HORSLEY: During his flight to Paris this week, Trump complained the U.S. has become a dumping ground for imported steel, and he vowed to put a stop to it by imposing quotas, tariffs or both. That would be a welcome move for the steelworkers that Scott Paul represents.
PAUL: If the president is true to his word, the relief will be robust.
HORSLEY: But that's a big if. The president's push for new limits on steel imports is reportedly being hotly debated within the White House itself.
DOUG HOLTZ-EAKIN: Any decision made by the president of the United States is a hard decision. The easy ones don't get to the president.
HORSLEY: That's Doug Holtz-Eakin, a former White House economist who now leads a conservative advocacy group called the American Action Forum. He drafted a letter to the president opposing a crackdown on imported steel, and he got 15 economists who served both Republican and Democratic presidents to sign on.
HOLTZ-EAKIN: People say economists can't agree on anything. And this is a bipartisan agreement on a very simple question. So it was nice to see.
HORSLEY: Holtz-Eakin says while slapping tariffs or quotas on imported steel might help American steelmakers, it would hurt the U.S. companies that use steel and their customers. The import limits would hit not only China but other big suppliers such as Canada, Mexico and South Korea. And many other countries would likely retaliate with restrictions of their own on U.S. exports.
HOLTZ-EAKIN: Europeans have already singled out where they will retaliate, and people know about it. So there are already constituencies in the U.S. who are worried they'll get caught in the crossfire of this decision.

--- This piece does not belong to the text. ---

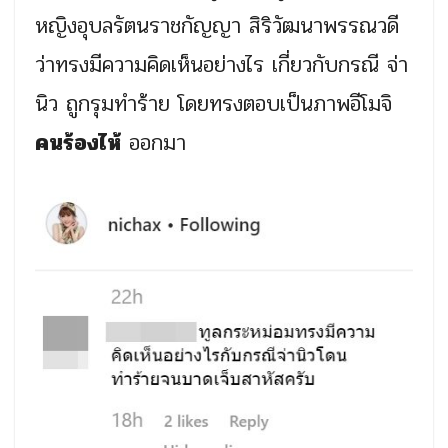
หญิงอุบลรัตนราชกัญญา สิริวัฒนาพรรณวดี
ว่าทรงมีความคิดเห็นอย่างไร เกี่ยวกับกรณี จ่า
นิว ถูกรุมทำร้าย โดยทรงตอบเป็นภาพอีโมจิ
คนร้องไห้
ออกมา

HORSLEY: U.S. dairy products, orange juice and Kentucky bourbon could all be targets in such a trade war. But Scott Paul says there's also a political calculation as the White House weighs how to deliver for the downtrodden workers who helped put Trump in the White House.
PAUL: We saw a lot of this pain borne out over the last election cycle in these small mill towns that dot our country's landscape in states like Pennsylvania and Ohio. And it's more than a steelworker's job. It becomes about the community and the social fabric, and it had a direct bearing on our politics.
HORSLEY: Thus far, the president has talked more about protectionist measures than he's actually done. His decision on steel imports when it comes will help show whether that's changing. Scott Horsley, NPR News, Washington.